Australian Students Get Inspired by Swedish Student Activist
Australian students have been inspired by Greta Thunberg, 15, a Swedish student and environmental activist. She is known for sitting outside the parliament in central Stockholm aiming to draw attention to the global climate crisis. Last week, three Australian school students started a similar protest outside of the offices of their local representatives. 50 more students have joined them and are now planning weekly events.
As reported by the Guardian, students in Melbourne, Sydney, Canberra, Perth, Hobart, the Whitsundays, Lismore, the Gold Coast, Albury-Wodonga and the Sunshine Coast are planning to walk out of classes this month. 28, 29 and 30 November, the protests will be held outside state parliaments.
UK: Manchester and Cambridge Students Protest Climate Change Inaction
University of Manchester students protest climate change
It has come to our knowledge that student activists from the University of Manchester and Cambridge took part in climate change protests today, on November 8. In Manchester, the protest was organised by the pressure group Extinction Rebellion. They often organize radical protests aiming to raise awareness about climate change. According to The Manchester Tab, the students went outside the Manchester Students' Union “to pressure the government to take climate change more seriously.”

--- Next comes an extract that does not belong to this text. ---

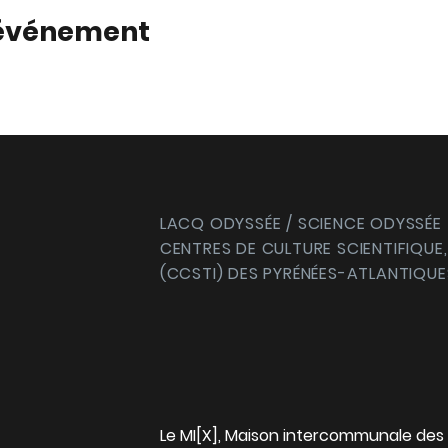
 événement
LACQ ODYSSÉE / SCIENCE ODYSSÉE
CENTRES DE CULTURE SCIENTIFIQUE,
(CCSTI) DES PYRÉNÉES-ATLANTIQUE
Le MI[X], Maison intercommunale des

Zero Carbon Activists distupt Shell's annual lecture
In Cambridge, a group Zero Carbon activists have disrupted Shell annual lecture held in Emmanuel College's Queens Building. The lecture discussing "the role that traditional oil and gas companies could play in the Energy Transition." The event had prominent Shell executives present including Chief Executive for Shell, Andrew Brown. According to The Tab, Zero Carbon members spoke with Andrew Brown “about a number of climate issues, such as meager Shell's investments in renewable energy (only 10% of total revenue), and Shell's alleged human rights abuses in the Niger delta against the Ogoni people.